Neon Indian really hit the nail on the head here. The album is comprised of 14 tracks, three of which have been released as singles. The first to be released, “Annie,” is quite groovy, with strong disco influences. The sound is as sharp as most modern chill-wave, so it is fairly similar to previous Neon Indian tracks. The vocals and instrumentals coexist with one another without either overwhelming the other, which is unique, considering most music will feature one, the other, or both at alternating instances.

The second single to be released, “Slumlord,” is one of the lengthiest tracks on VEGA INTL and arguably a fan favorite. It opens up almost without a discernable beat and eventually settles on a groove reminiscent of Donna Summer. Within the context of the full album, “Slumlord” is the climax. The subsequent track on the album is entitled “Slumlord’s Re-Release” and extends the ecstasy of the climax for an additional two minutes.

Neon Indian dropped the third single from VEGA INTL, “The Glitzy Hive,” eight days before they released the entire album. “The Glitzy Hive” offers the lo-fi discotheque sound that today’s chill-wave fans have come to appreciate and is not dissimilar to music produced by artists like Skylar Spence or NIVA. “The Glitzy Hive” is definitely my favorite track on the album. It’s highly conducive to dancing and offers the basic pop music structure I’ve come to love, at least subconsciously. On the album itself, “The Glitzy Hive” is placed very well. Preceding it is one of Neon Indian’s signature short tracks, entitled “Bozo,” which functions as transition. Following “The Glitzy Hive” is “Dear Skorpio Magazine,” another particularly enjoyable, lo-fi, danceable track, and following that is the “Slumlord” duo. Essentially, “The Glitzy Hive” is the first step in this album’s lengthy climax and precisely hits the spot for me.
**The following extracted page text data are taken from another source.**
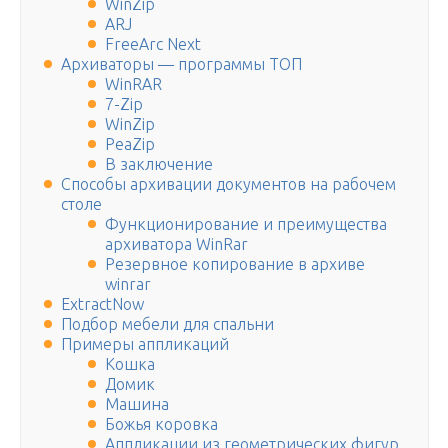
WinZip
ARJ
FreeArc Next
Архиваторы — программы ТОП
WinRAR
7-Zip
WinZip
PeaZip
В заключение
Способы архивации документов на рабочем
столе
Функционирование и преимущества
архиватора WinRar
Резервное копирование в архиве
winrar
ExtractNow
Подбор мебели для спальни
Примеры аппликаций
Кошка
Домик
Машина
Божья коровка
Аппликации из геометрических фигур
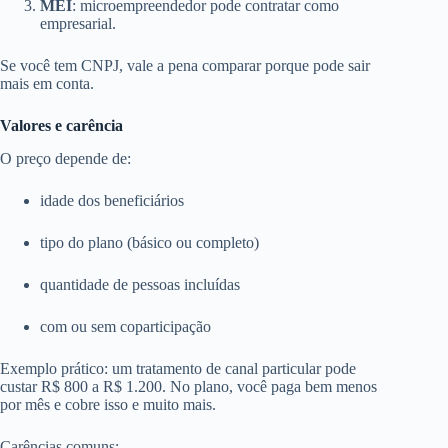
MEI
: microempreendedor pode contratar como
empresarial.
Se você tem CNPJ, vale a pena comparar porque pode sair
mais em conta.
Valores e carência
O preço depende de:
idade dos beneficiários
tipo do plano (básico ou completo)
quantidade de pessoas incluídas
com ou sem coparticipação
Exemplo prático: um tratamento de canal particular pode
custar R$ 800 a R$ 1.200. No plano, você paga bem menos
por mês e cobre isso e muito mais.
Carências comuns:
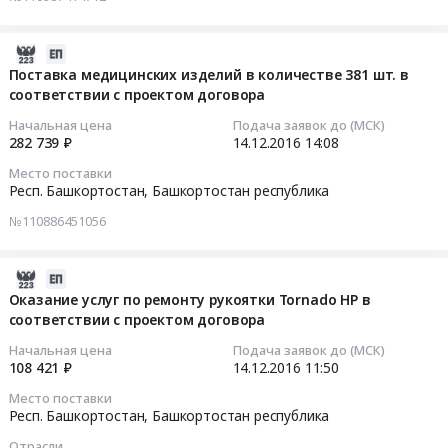
тендера:
с
постельных
комплекса
Поставка
проектом
принадлежностей
рентгеновского
тепловой
договора
в
2016-
диагностического
энергии
at
количестве
12-
"КРД-
Поставка медицинских изделий в количестве 381 шт. в
в
Город
930
соответствии с проектом договора
14
"Протон"
количестве
Уфа,
шт.
14:08:14
в
Начальная цена
Подача заявок до (МСК)
110,9790
Башкортостан
в
количестве
282 739 ₽
14.12.2016
14:08
Гкал/
республика
соответствии
2016-
5
Место поставки
час
,
с
12-
шт.
Респ. Башкортостан,
Башкортостан республика
в
Russia,
проектом
14
в
№110886451056
соответствии
RU
договора
14:08:14
соответствии
с
Башкортостан
at
с
проектом
республика
Город
Тендер
проектом
2016-
договора.
Текстиль
Уфа,
на
договора
12-
Оказание услуг по ремонту рукоятки Tornado HP в
Цена:
и
Башкортостан
поставку
Тендер
соответствии с проектом договора
14
300416.88
текстильные
республика
медицинских
на
11:50:31
Начальная цена
Подача заявок до (МСК)
руб.
изделия,
,
изделий
поставку
108 421 ₽
14.12.2016
11:50
Материалы
Russia,
в
комплекса
2016-
Место поставки
для
RU
количестве
рентгеновского
12-
Респ. Башкортостан,
Башкортостан республика
производства
Башкортостан
381
диагностического
14
текстиля,
Отрасли
республика
шт.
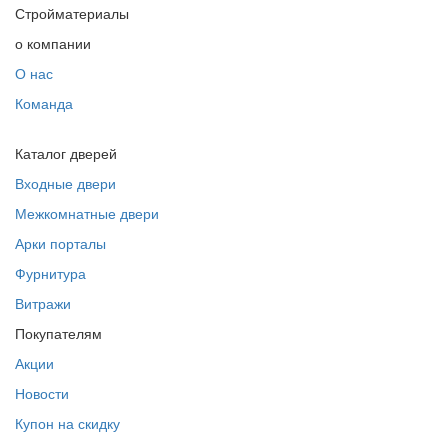
Стройматериалы
о компании
О нас
Команда
Каталог дверей
Входные двери
Межкомнатные двери
Арки порталы
Фурнитура
Витражи
Покупателям
Акции
Новости
Купон на скидку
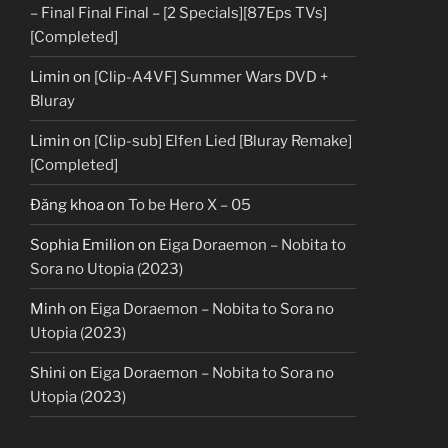
– Final Final Final – [2 Specials][87Eps TVs]
[Completed]
Limin
on
[Clip-A4VF] Summer Wars DVD +
Bluray
Limin
on
[Clip-sub] Elfen Lied [Bluray Remake]
[Completed]
Đăng khoa
on
To be Hero X – 05
Sophia Emilion
on
Eiga Doraemon – Nobita to
Sora no Utopia (2023)
Minh
on
Eiga Doraemon – Nobita to Sora no
Utopia (2023)
Shini
on
Eiga Doraemon – Nobita to Sora no
Utopia (2023)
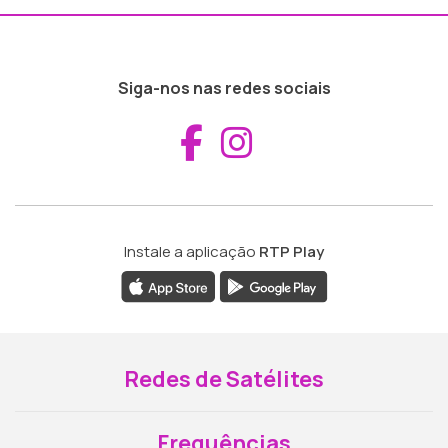
Siga-nos nas redes sociais
Aceder ao Fac
Aceder ao I
Instale a aplicação
RTP Play
Redes de Satélites
Frequências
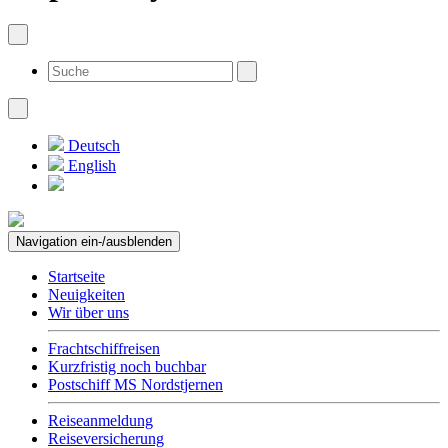
Deutsch
English
Navigation ein-/ausblenden
Startseite
Neuigkeiten
Wir über uns
Frachtschiffreisen
Kurzfristig noch buchbar
Postschiff MS Nordstjernen
Reiseanmeldung
Reiseversicherung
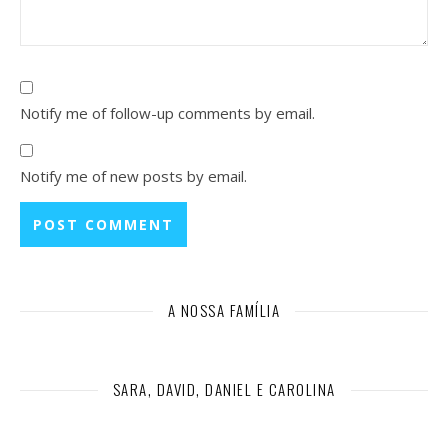
Notify me of follow-up comments by email.
Notify me of new posts by email.
A NOSSA FAMÍLIA
SARA, DAVID, DANIEL E CAROLINA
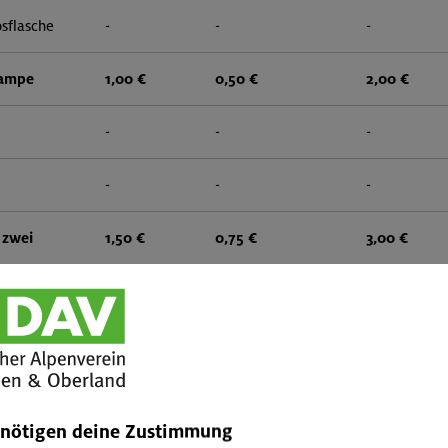
sflasche
-
-
-
lampe
1,00 €
0,50 €
2,00 €
-
-
-
-
-
-
 zwei
1,50 €
0,75 €
3,00 €
-
-
-
gital)
-
-
-
zwei
1,50 €
0,75 €
3,00 €
enötigen deine Zustimmung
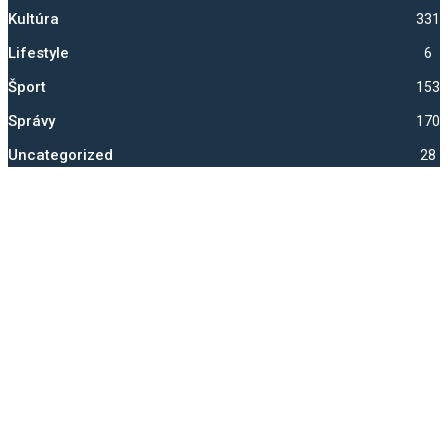
Kultúra
331
Lifestyle
6
Šport
1530
Správy
1700
Uncategorized
28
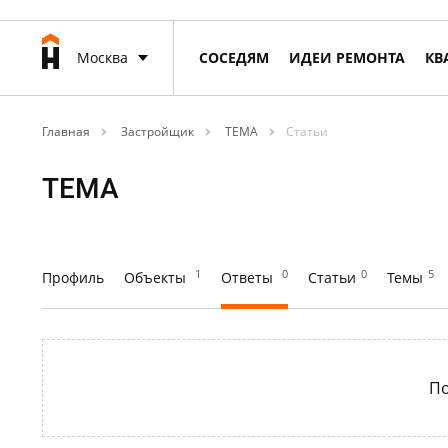
Москва
СОСЕДЯМ
ИДЕИ РЕМОНТА
КВ
Главная
Застройщик
ТЕМА
Статьи
ТЕМА
1
0
0
5
Профиль
Объекты
Ответы
Статьи
Темы
По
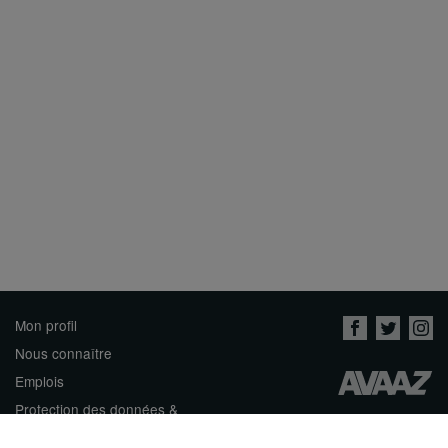
Mon profil
Nous connaître
Emplois
Protection des données &
conditions d'utilisation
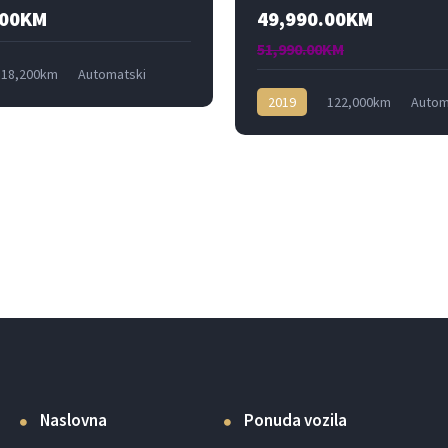
.00KM
49,990.00KM
51,990.00KM
18,200km
Automatski
rednji
2019
122,000km
Autom
Benzin
Zadnji
Naslovna
Ponuda vozila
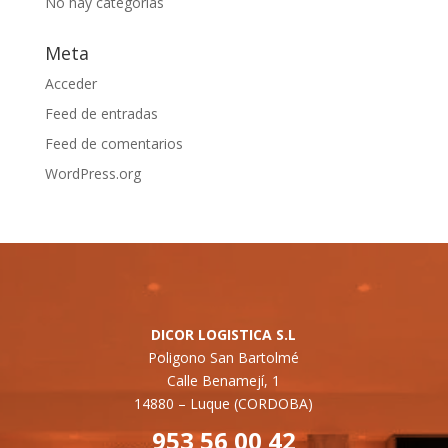
No hay categorías
Meta
Acceder
Feed de entradas
Feed de comentarios
WordPress.org
DICOR LOGISTICA S.L
Poligono San Bartolmé
Calle Benamejí, 1
14880 –
Luque (CORDOBA)
953 56 00 42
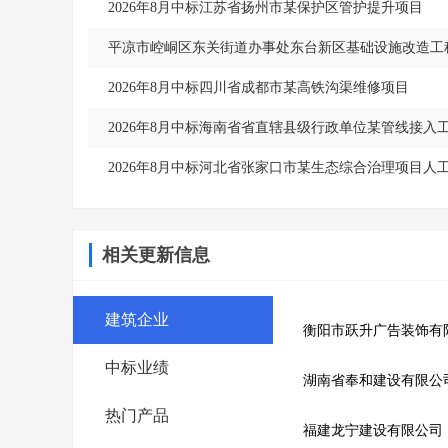
2026年8月中标江苏省扬州市某保护区管护提升项目
平凉市崆峒区东关街道办事处东台新区基础设施改造工
2026年8月中标四川省成都市某高铁沟渠维修项目
2026年8月中标海南省省直辖县级行政单位某管线接入
2026年8月中标河北省张家口市某生态综合治理项目人
相关更新信息
建筑企业
衡阳市跃升广告装饰有
中标业绩
湖南省奉和建设有限公
热门产品
福建龙宁建设有限公司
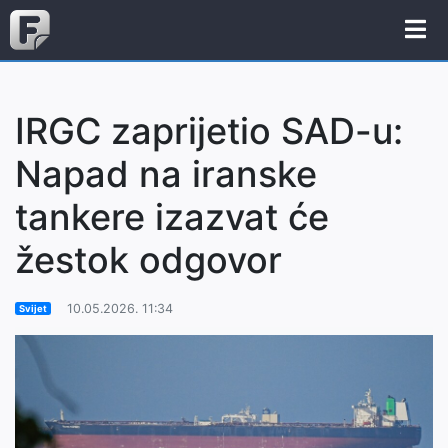
IRGC zaprijetio SAD-u:
Napad na iranske
tankere izazvat će
žestok odgovor
10.05.2026. 11:34
Svijet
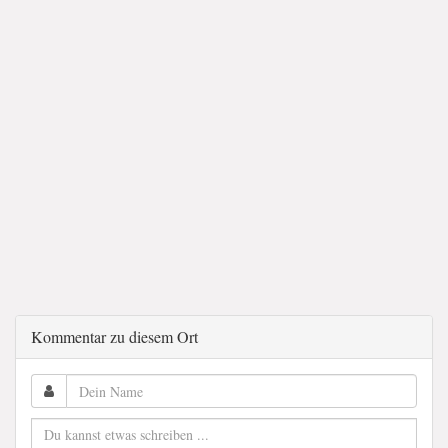
Kommentar zu diesem Ort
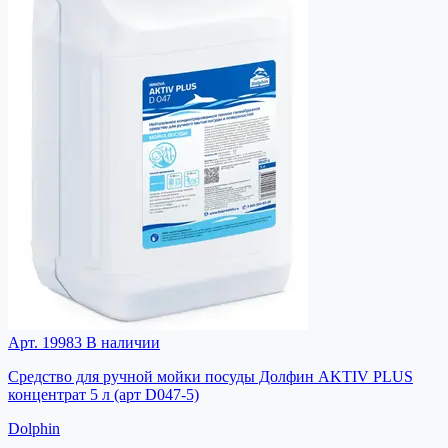
Арт. 19983
В наличии
Средство для ручной мойки посуды Долфин AKTIV PLUS
концентрат 5 л (арт D047-5)
Dolphin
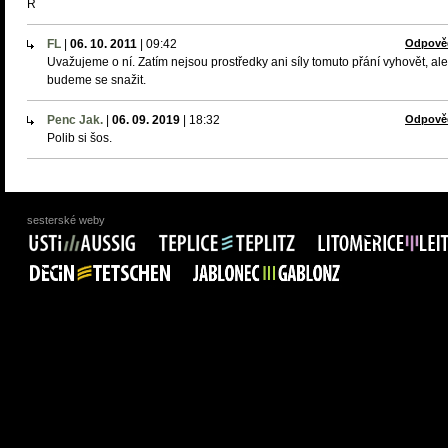
R
FL
|
06. 10. 2011
|
09:42
Odpově
Uvažujeme o ní. Zatím nejsou prostředky ani síly tomuto přání vyhovět, ale
budeme se snažit.
Penc Jak.
|
06. 09. 2019
|
18:32
Odpově
Polib si šos.
sesterské weby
Even though the tracks are all particularly peppy in their overall sound, many of them convey bizarre or dark messages. Tracks such as “Baby’s Eyes” or “C’est la Via (Say the Casualties)” illustrate this perfectly.

Overall, there are but a few tracks which don’t sit well with me. It’s to be expected that the album would have a handful of imperfections, and when there are 14 tracks on the album, there are more opportunities for failure. Of Neon Indian’s three albums which contain exclusively original content (there are a few which contain just remixes), VEGA INTL is my favorite by far. Even Pitchfork bestowed a rating of 8.6 on this album, declaring this album part of a collection of this year’s “Best New Music.”

Critics compare Alan Palomo to a cinematographer in that he creates an album with focus on the entire work rather than the collection of works. In VEGA INTL, Palomo crafts a diverse world, a particularly chill symphony of sorts, which bridges and mixes genre and era in ways much more cohesive than many other artists can hope to achieve.